(The following contains spoilers of Godzilla: Planet of Monsters)
Godzilla: Planet of the Monsters is a new Japanese CG anime kaiju film. It was produced by Toho Animation and was animated by Polygon Pictures. It is the 32nd feature film in the Godzilla franchise and the first animated take on Godzilla. It was co-directed by Kōbun Shizuno and Hiroyuki Seshita, with a screenplay by Gen Urobuchi. It was recently released worldwide via Netflix.
Godzilla: Planet of the Monsters is the first installment of a trilogy. The second film is to be titled Gojira: Kessen Kidō Zōshoku Toshi, which roughly translates to Godzilla: Battle Mobile Breeding City. This installment is scheduled to be released in May 2018 and rumored to feature Mechagodzilla.
This is a really different take on the traditional giant monster movie. This film takes place 20,000 years after place after the initial destruction of a wave of megafauna. Godzilla is the nightmare of humanity that decimates everything in sight. The combined forces of humanity and two alien races are not enough to fight Godzilla. Humanity is forced to evacuate the planet and leaves Earth to become Godzilla’s personal vivarium. Now, humans are attempting to take back and recolonize Earth. This movie takes place 20,000 years after Godzilla’s takeover.

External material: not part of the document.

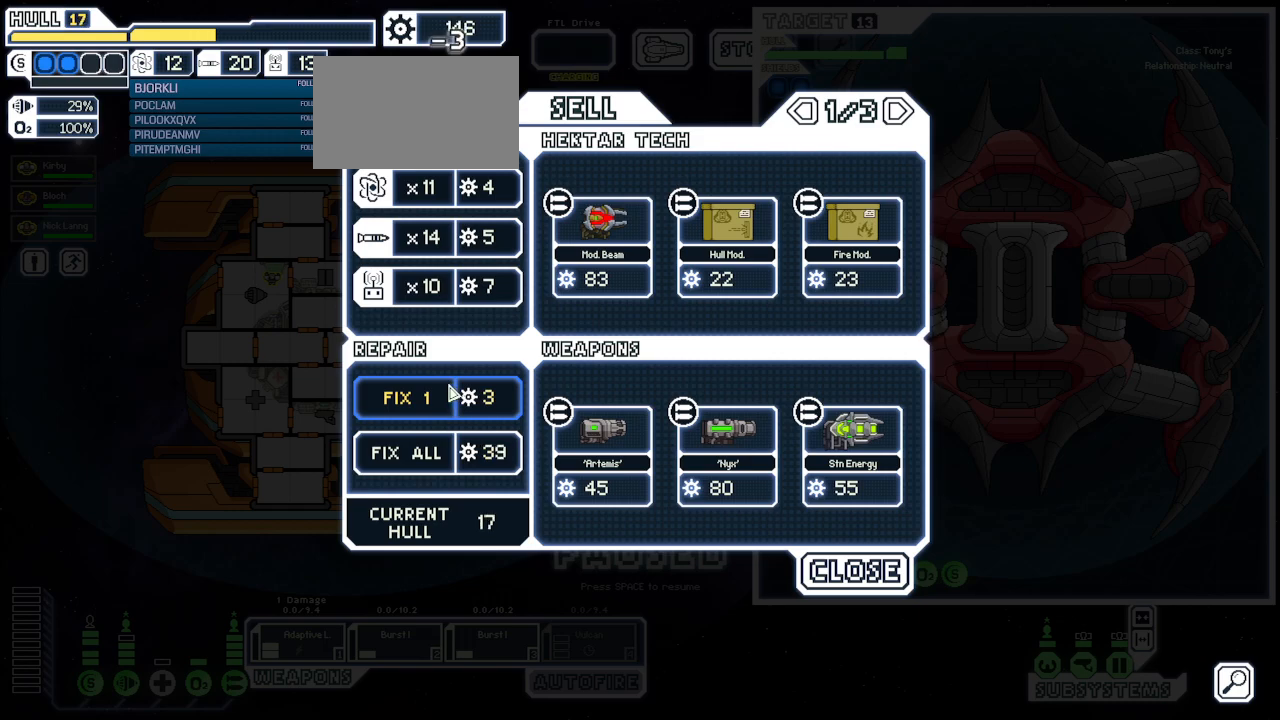
{"keys": [], "mouse": ["left"], "events": [[50, "mouse_left", "up"], [117, "mouse_left", "down"], [367, "mouse_left", "up"], [483, "mouse_left", "down"]]}
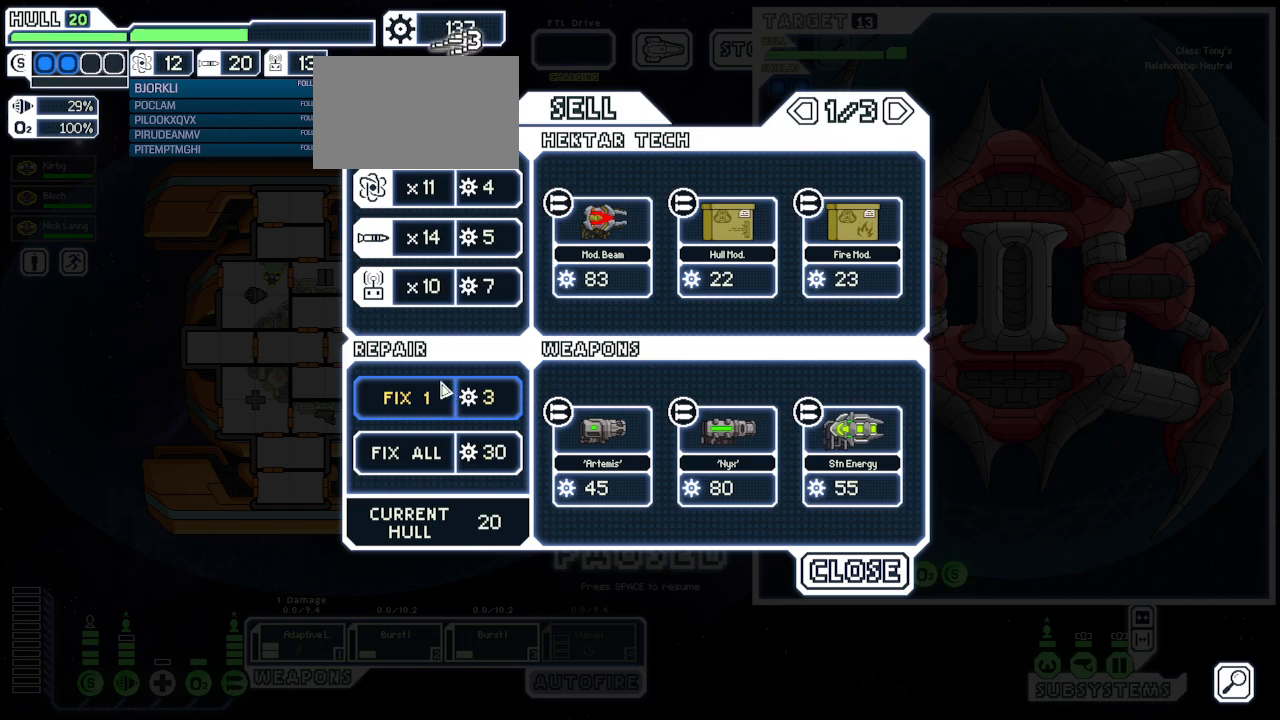
{"keys": [], "mouse": [], "events": [[100, "mouse_left", "up"]]}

This film has a great number of influences from various installments of science fiction. Elements of everything from The 100, Ghost in the Shell, Alien and countless others swirl throughout the film. This film contains a great deal of exposition. This might be off-putting to viewers who prefer action over dialog. If you can stand a lot of space travel talk, you get some really lovely dialog regarding human dignity and personification of Earth. The scenic animation in this film was unbelievably stunning. This was in in stark contrast to the very flat and odd character animation which felt like it was from another film entirely.
This film’s adaptation of the legendary kaiju is influenced from the 2014 movie. This update modernized Godzilla and made him a frightening and unstoppable force. Unfortunately, this movie also fell into the same sin as the 2014 version where the audience actually sees less than 20 minutes of the titular character.
If you didn’t care for this take on the Godzilla franchise, take comfort in the knowledge that Godzilla: King of Monsters is set to premiere March 2019. Seriously, if nuclear warheads can’t take out Godzilla, then a couple of off movies won’t touch him.